### RECORDS FOR PROCESSING:
+===+

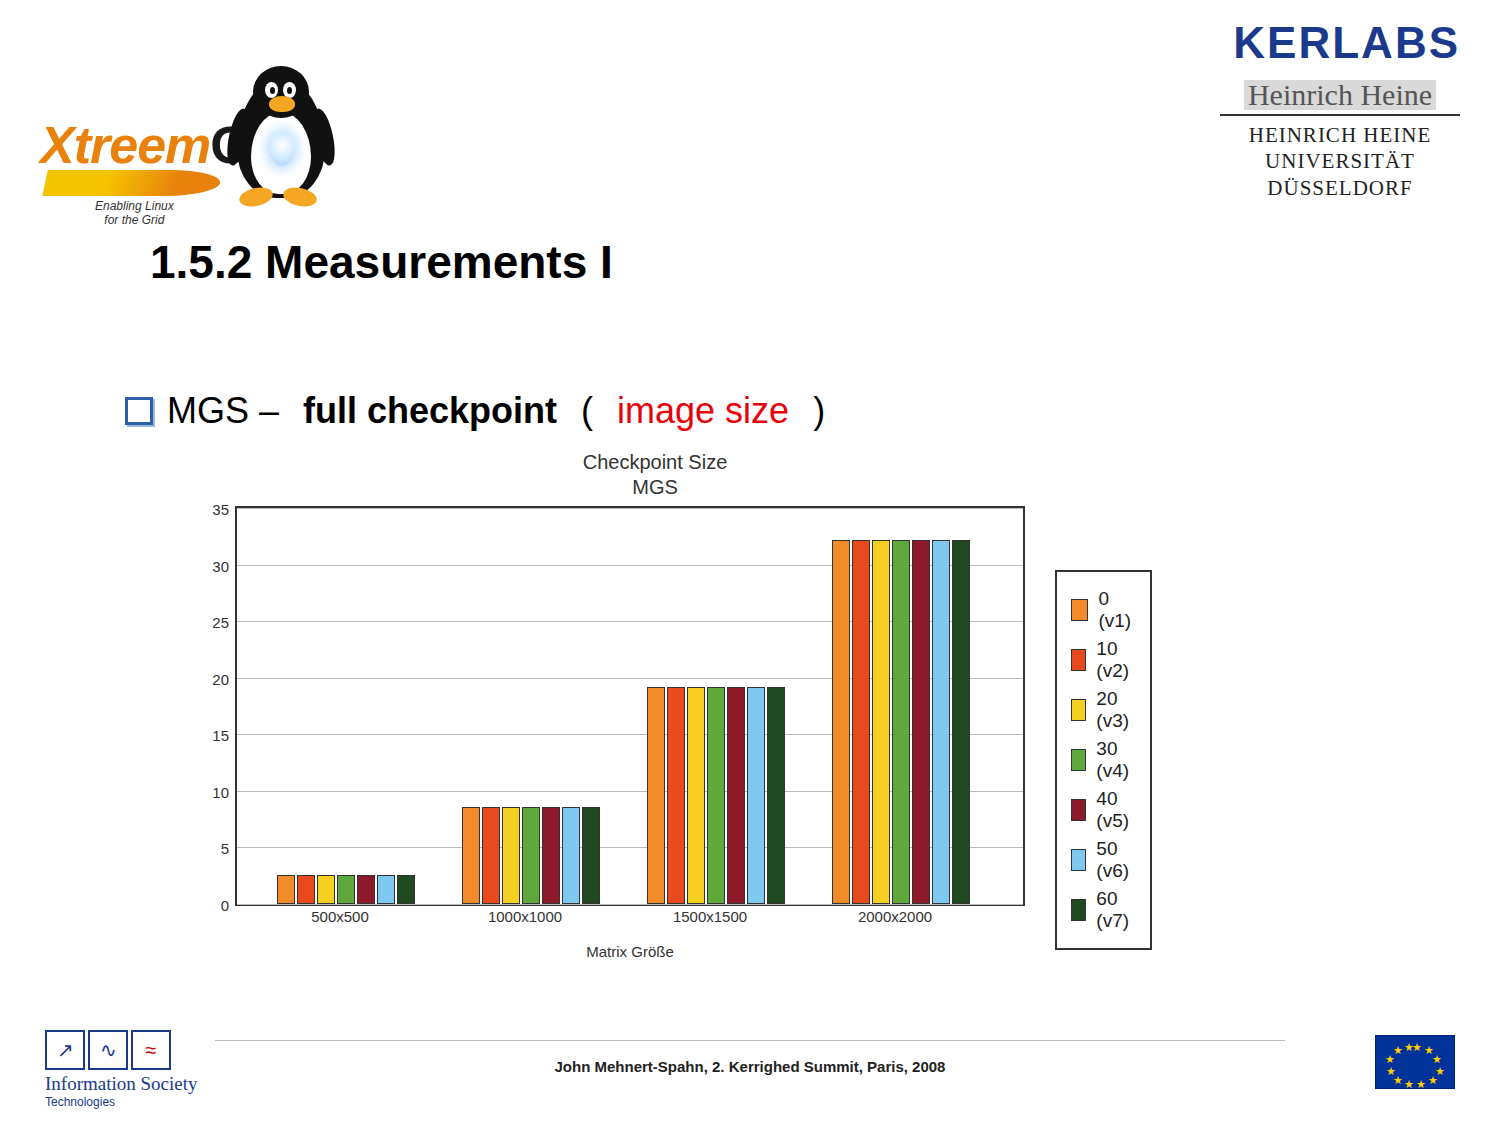Xtreem OS
Enabling Linux
for the Grid
KERLABS
Heinrich Heine
HEINRICH HEINE
UNIVERSITÄT
DÜSSELDORF
1.5.2 Measurements I
MGS – full checkpoint ( image size )
Checkpoint Size
MGS
Größe (Megabyte)
35
30
25
20
15
10
5
0
500x500 1000x1000 1500x1500 2000x2000
Matrix Größe
0 (v1)
10 (v2)
20 (v3)
30 (v4)
40 (v5)
50 (v6)
60 (v7)
John Mehnert-Spahn, 2. Kerrighed Summit, Paris, 2008
↗
∿
≈
Information Society
Technologies
★ ★ ★ ★ ★ ★ ★ ★ ★ ★ ★ ★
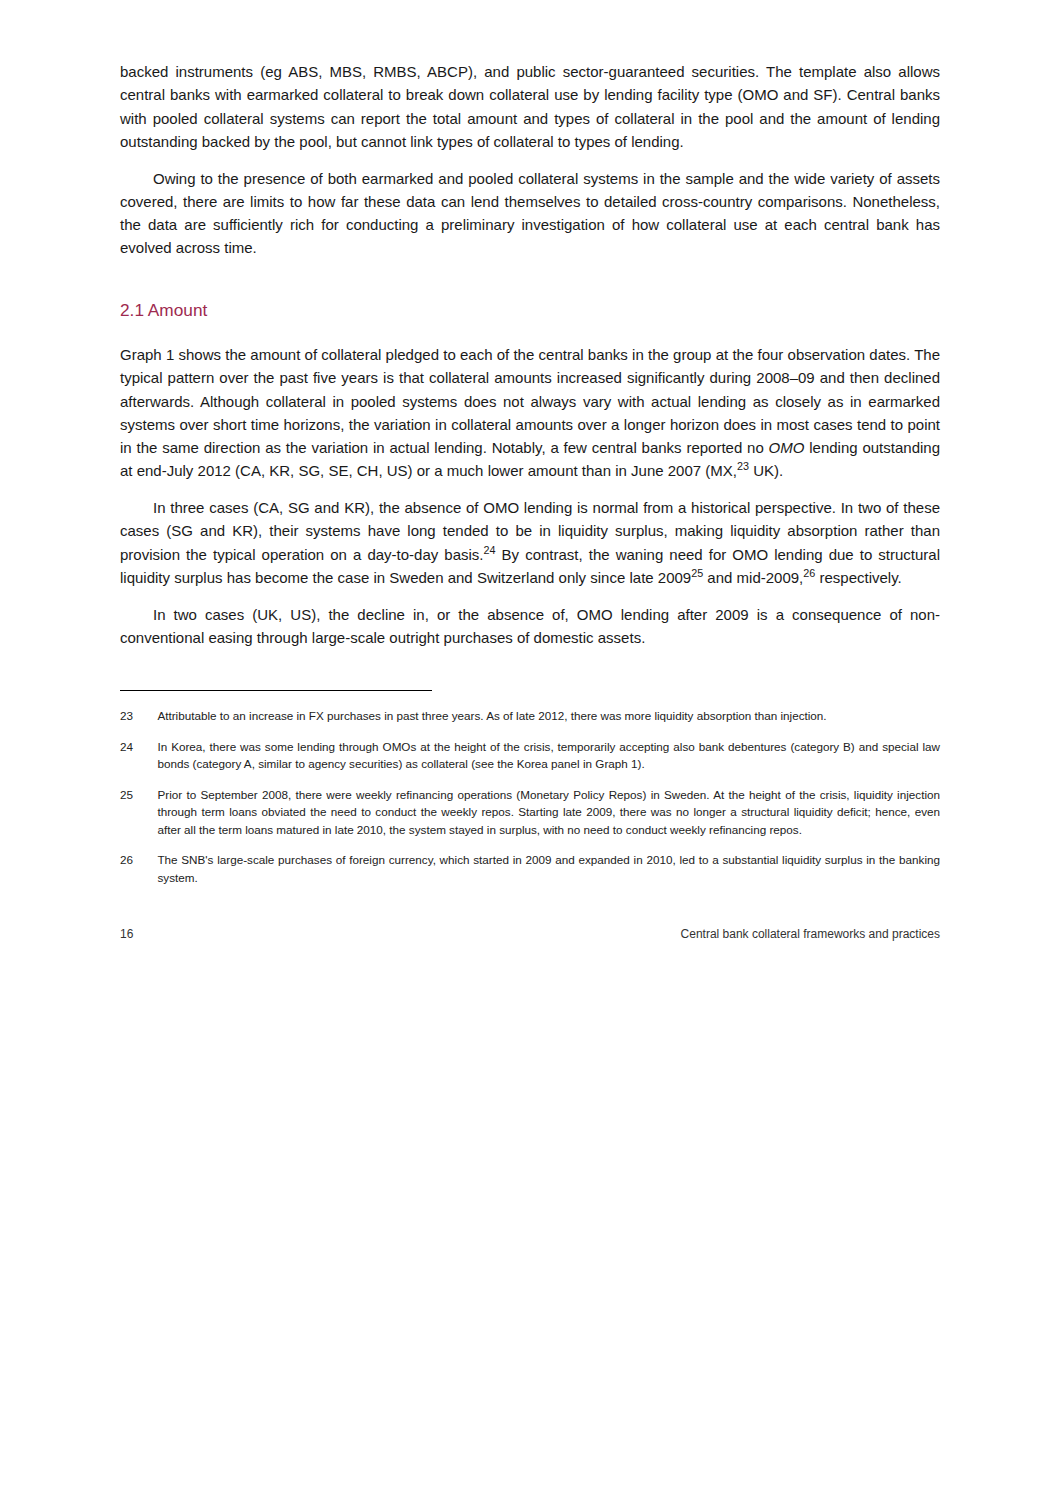backed instruments (eg ABS, MBS, RMBS, ABCP), and public sector-guaranteed securities. The template also allows central banks with earmarked collateral to break down collateral use by lending facility type (OMO and SF). Central banks with pooled collateral systems can report the total amount and types of collateral in the pool and the amount of lending outstanding backed by the pool, but cannot link types of collateral to types of lending.
Owing to the presence of both earmarked and pooled collateral systems in the sample and the wide variety of assets covered, there are limits to how far these data can lend themselves to detailed cross-country comparisons. Nonetheless, the data are sufficiently rich for conducting a preliminary investigation of how collateral use at each central bank has evolved across time.
2.1 Amount
Graph 1 shows the amount of collateral pledged to each of the central banks in the group at the four observation dates. The typical pattern over the past five years is that collateral amounts increased significantly during 2008–09 and then declined afterwards. Although collateral in pooled systems does not always vary with actual lending as closely as in earmarked systems over short time horizons, the variation in collateral amounts over a longer horizon does in most cases tend to point in the same direction as the variation in actual lending. Notably, a few central banks reported no OMO lending outstanding at end-July 2012 (CA, KR, SG, SE, CH, US) or a much lower amount than in June 2007 (MX,23 UK).
In three cases (CA, SG and KR), the absence of OMO lending is normal from a historical perspective. In two of these cases (SG and KR), their systems have long tended to be in liquidity surplus, making liquidity absorption rather than provision the typical operation on a day-to-day basis.24 By contrast, the waning need for OMO lending due to structural liquidity surplus has become the case in Sweden and Switzerland only since late 200925 and mid-2009,26 respectively.
In two cases (UK, US), the decline in, or the absence of, OMO lending after 2009 is a consequence of non-conventional easing through large-scale outright purchases of domestic assets.
23
Attributable to an increase in FX purchases in past three years. As of late 2012, there was more liquidity absorption than injection.
24
In Korea, there was some lending through OMOs at the height of the crisis, temporarily accepting also bank debentures (category B) and special law bonds (category A, similar to agency securities) as collateral (see the Korea panel in Graph 1).
25
Prior to September 2008, there were weekly refinancing operations (Monetary Policy Repos) in Sweden. At the height of the crisis, liquidity injection through term loans obviated the need to conduct the weekly repos. Starting late 2009, there was no longer a structural liquidity deficit; hence, even after all the term loans matured in late 2010, the system stayed in surplus, with no need to conduct weekly refinancing repos.
26
The SNB's large-scale purchases of foreign currency, which started in 2009 and expanded in 2010, led to a substantial liquidity surplus in the banking system.
16 Central bank collateral frameworks and practices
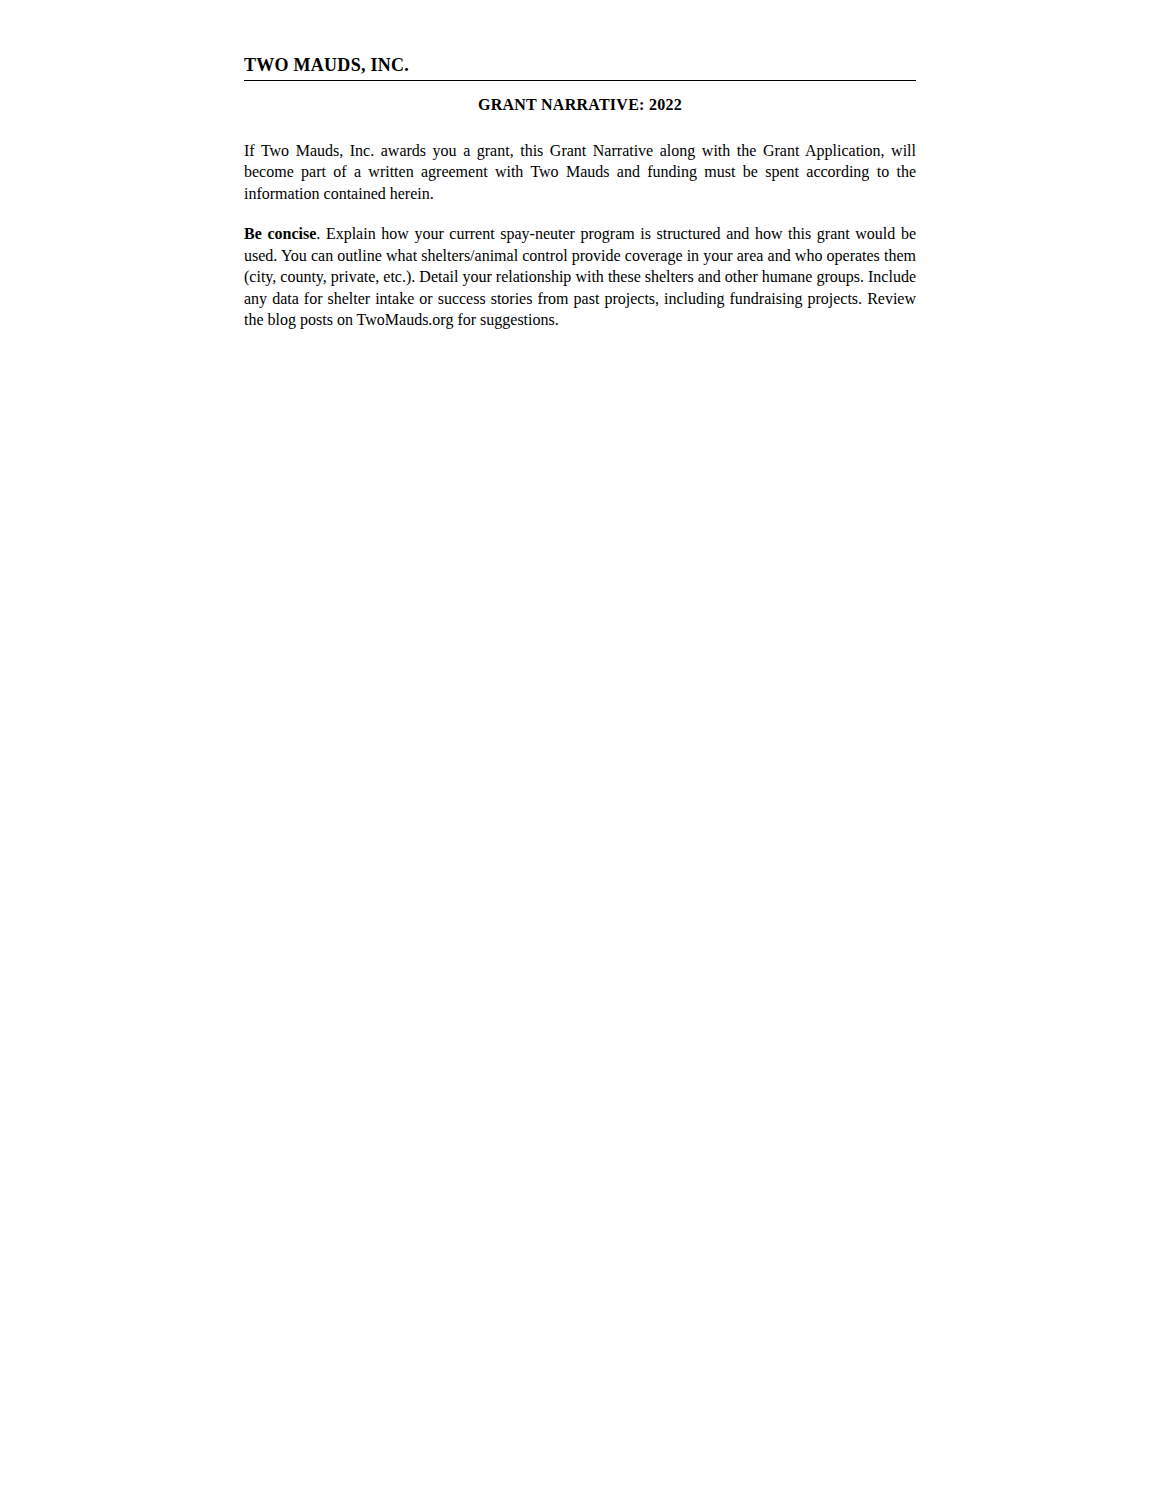TWO MAUDS, INC.
GRANT NARRATIVE: 2022
If Two Mauds, Inc. awards you a grant, this Grant Narrative along with the Grant Application, will become part of a written agreement with Two Mauds and funding must be spent according to the information contained herein.
Be concise. Explain how your current spay-neuter program is structured and how this grant would be used. You can outline what shelters/animal control provide coverage in your area and who operates them (city, county, private, etc.). Detail your relationship with these shelters and other humane groups. Include any data for shelter intake or success stories from past projects, including fundraising projects. Review the blog posts on TwoMauds.org for suggestions.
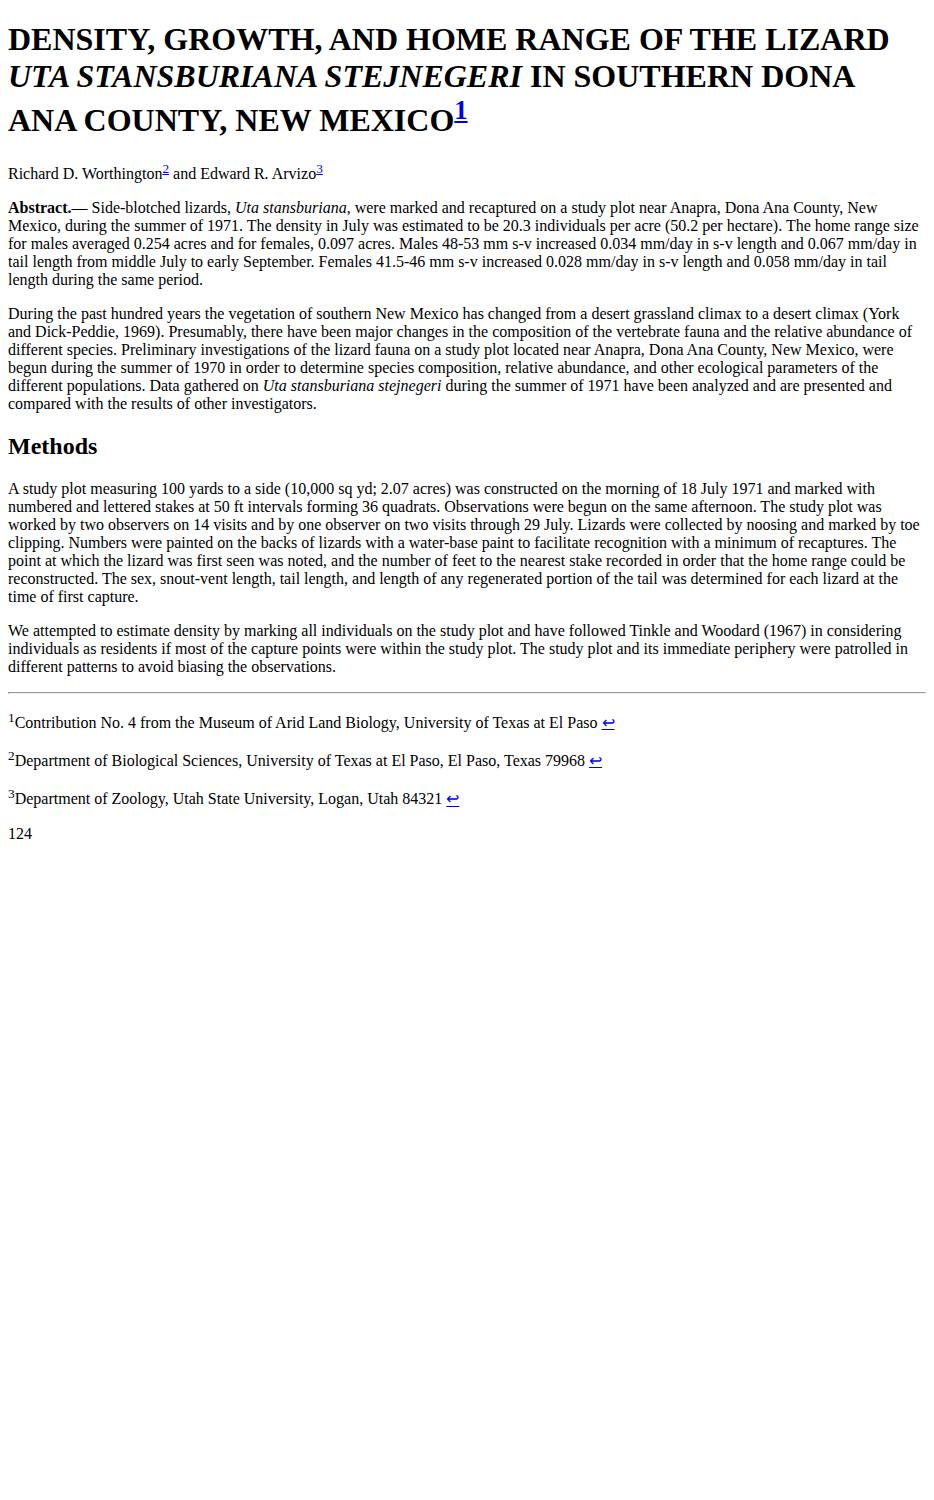DENSITY, GROWTH, AND HOME RANGE OF THE LIZARD UTA STANSBURIANA STEJNEGERI IN SOUTHERN DONA ANA COUNTY, NEW MEXICO1
Richard D. Worthington2 and Edward R. Arvizo3
Abstract.— Side-blotched lizards, Uta stansburiana, were marked and recaptured on a study plot near Anapra, Dona Ana County, New Mexico, during the summer of 1971. The density in July was estimated to be 20.3 individuals per acre (50.2 per hectare). The home range size for males averaged 0.254 acres and for females, 0.097 acres. Males 48-53 mm s-v increased 0.034 mm/day in s-v length and 0.067 mm/day in tail length from middle July to early September. Females 41.5-46 mm s-v increased 0.028 mm/day in s-v length and 0.058 mm/day in tail length during the same period.
During the past hundred years the vegetation of southern New Mexico has changed from a desert grassland climax to a desert climax (York and Dick-Peddie, 1969). Presumably, there have been major changes in the composition of the vertebrate fauna and the relative abundance of different species. Preliminary investigations of the lizard fauna on a study plot located near Anapra, Dona Ana County, New Mexico, were begun during the summer of 1970 in order to determine species composition, relative abundance, and other ecological parameters of the different populations. Data gathered on Uta stansburiana stejnegeri during the summer of 1971 have been analyzed and are presented and compared with the results of other investigators.
Methods
A study plot measuring 100 yards to a side (10,000 sq yd; 2.07 acres) was constructed on the morning of 18 July 1971 and marked with numbered and lettered stakes at 50 ft intervals forming 36 quadrats. Observations were begun on the same afternoon. The study plot was worked by two observers on 14 visits and by one observer on two visits through 29 July. Lizards were collected by noosing and marked by toe clipping. Numbers were painted on the backs of lizards with a water-base paint to facilitate recognition with a minimum of recaptures. The point at which the lizard was first seen was noted, and the number of feet to the nearest stake recorded in order that the home range could be reconstructed. The sex, snout-vent length, tail length, and length of any regenerated portion of the tail was determined for each lizard at the time of first capture.
We attempted to estimate density by marking all individuals on the study plot and have followed Tinkle and Woodard (1967) in considering individuals as residents if most of the capture points were within the study plot. The study plot and its immediate periphery were patrolled in different patterns to avoid biasing the observations.
1Contribution No. 4 from the Museum of Arid Land Biology, University of Texas at El Paso ↩
2Department of Biological Sciences, University of Texas at El Paso, El Paso, Texas 79968 ↩
3Department of Zoology, Utah State University, Logan, Utah 84321 ↩
124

+===+

Restate the records above in full and word for word, but do not carry over any pictures.

Xtreem OS
Enabling Linux
for the Grid
KERLABS
Heinrich Heine
HEINRICH HEINE
UNIVERSITÄT
DÜSSELDORF
1.5.2 Measurements I
MGS – full checkpoint ( image size )
Checkpoint Size
MGS
Größe (Megabyte)
35
30
25
20
15
10
5
0
500x500 1000x1000 1500x1500 2000x2000
Matrix Größe
0 (v1)
10 (v2)
20 (v3)
30 (v4)
40 (v5)
50 (v6)
60 (v7)
John Mehnert-Spahn, 2. Kerrighed Summit, Paris, 2008
↗
∿
≈
Information Society
Technologies
★ ★ ★ ★ ★ ★ ★ ★ ★ ★ ★ ★
backed instruments (eg ABS, MBS, RMBS, ABCP), and public sector-guaranteed securities. The template also allows central banks with earmarked collateral to break down collateral use by lending facility type (OMO and SF). Central banks with pooled collateral systems can report the total amount and types of collateral in the pool and the amount of lending outstanding backed by the pool, but cannot link types of collateral to types of lending.
Owing to the presence of both earmarked and pooled collateral systems in the sample and the wide variety of assets covered, there are limits to how far these data can lend themselves to detailed cross-country comparisons. Nonetheless, the data are sufficiently rich for conducting a preliminary investigation of how collateral use at each central bank has evolved across time.
2.1 Amount
Graph 1 shows the amount of collateral pledged to each of the central banks in the group at the four observation dates. The typical pattern over the past five years is that collateral amounts increased significantly during 2008–09 and then declined afterwards. Although collateral in pooled systems does not always vary with actual lending as closely as in earmarked systems over short time horizons, the variation in collateral amounts over a longer horizon does in most cases tend to point in the same direction as the variation in actual lending. Notably, a few central banks reported no OMO lending outstanding at end-July 2012 (CA, KR, SG, SE, CH, US) or a much lower amount than in June 2007 (MX,23 UK).
In three cases (CA, SG and KR), the absence of OMO lending is normal from a historical perspective. In two of these cases (SG and KR), their systems have long tended to be in liquidity surplus, making liquidity absorption rather than provision the typical operation on a day-to-day basis.24 By contrast, the waning need for OMO lending due to structural liquidity surplus has become the case in Sweden and Switzerland only since late 200925 and mid-2009,26 respectively.
In two cases (UK, US), the decline in, or the absence of, OMO lending after 2009 is a consequence of non-conventional easing through large-scale outright purchases of domestic assets.
23
Attributable to an increase in FX purchases in past three years. As of late 2012, there was more liquidity absorption than injection.
24
In Korea, there was some lending through OMOs at the height of the crisis, temporarily accepting also bank debentures (category B) and special law bonds (category A, similar to agency securities) as collateral (see the Korea panel in Graph 1).
25
Prior to September 2008, there were weekly refinancing operations (Monetary Policy Repos) in Sweden. At the height of the crisis, liquidity injection through term loans obviated the need to conduct the weekly repos. Starting late 2009, there was no longer a structural liquidity deficit; hence, even after all the term loans matured in late 2010, the system stayed in surplus, with no need to conduct weekly refinancing repos.
26
The SNB's large-scale purchases of foreign currency, which started in 2009 and expanded in 2010, led to a substantial liquidity surplus in the banking system.
16 Central bank collateral frameworks and practices
TWO MAUDS, INC.
GRANT NARRATIVE: 2022
If Two Mauds, Inc. awards you a grant, this Grant Narrative along with the Grant Application, will become part of a written agreement with Two Mauds and funding must be spent according to the information contained herein.
Be concise. Explain how your current spay-neuter program is structured and how this grant would be used. You can outline what shelters/animal control provide coverage in your area and who operates them (city, county, private, etc.). Detail your relationship with these shelters and other humane groups. Include any data for shelter intake or success stories from past projects, including fundraising projects. Review the blog posts on TwoMauds.org for suggestions.
DENSITY, GROWTH, AND HOME RANGE OF THE LIZARD UTA STANSBURIANA STEJNEGERI IN SOUTHERN DONA ANA COUNTY, NEW MEXICO1
Richard D. Worthington2 and Edward R. Arvizo3
Abstract.— Side-blotched lizards, Uta stansburiana, were marked and recaptured on a study plot near Anapra, Dona Ana County, New Mexico, during the summer of 1971. The density in July was estimated to be 20.3 individuals per acre (50.2 per hectare). The home range size for males averaged 0.254 acres and for females, 0.097 acres. Males 48-53 mm s-v increased 0.034 mm/day in s-v length and 0.067 mm/day in tail length from middle July to early September. Females 41.5-46 mm s-v increased 0.028 mm/day in s-v length and 0.058 mm/day in tail length during the same period.
During the past hundred years the vegetation of southern New Mexico has changed from a desert grassland climax to a desert climax (York and Dick-Peddie, 1969). Presumably, there have been major changes in the composition of the vertebrate fauna and the relative abundance of different species. Preliminary investigations of the lizard fauna on a study plot located near Anapra, Dona Ana County, New Mexico, were begun during the summer of 1970 in order to determine species composition, relative abundance, and other ecological parameters of the different populations. Data gathered on Uta stansburiana stejnegeri during the summer of 1971 have been analyzed and are presented and compared with the results of other investigators.
Methods
A study plot measuring 100 yards to a side (10,000 sq yd; 2.07 acres) was constructed on the morning of 18 July 1971 and marked with numbered and lettered stakes at 50 ft intervals forming 36 quadrats. Observations were begun on the same afternoon. The study plot was worked by two observers on 14 visits and by one observer on two visits through 29 July. Lizards were collected by noosing and marked by toe clipping. Numbers were painted on the backs of lizards with a water-base paint to facilitate recognition with a minimum of recaptures. The point at which the lizard was first seen was noted, and the number of feet to the nearest stake recorded in order that the home range could be reconstructed. The sex, snout-vent length, tail length, and length of any regenerated portion of the tail was determined for each lizard at the time of first capture.
We attempted to estimate density by marking all individuals on the study plot and have followed Tinkle and Woodard (1967) in considering individuals as residents if most of the capture points were within the study plot. The study plot and its immediate periphery were patrolled in different patterns to avoid biasing the observations.
1Contribution No. 4 from the Museum of Arid Land Biology, University of Texas at El Paso ↩
2Department of Biological Sciences, University of Texas at El Paso, El Paso, Texas 79968 ↩
3Department of Zoology, Utah State University, Logan, Utah 84321 ↩
124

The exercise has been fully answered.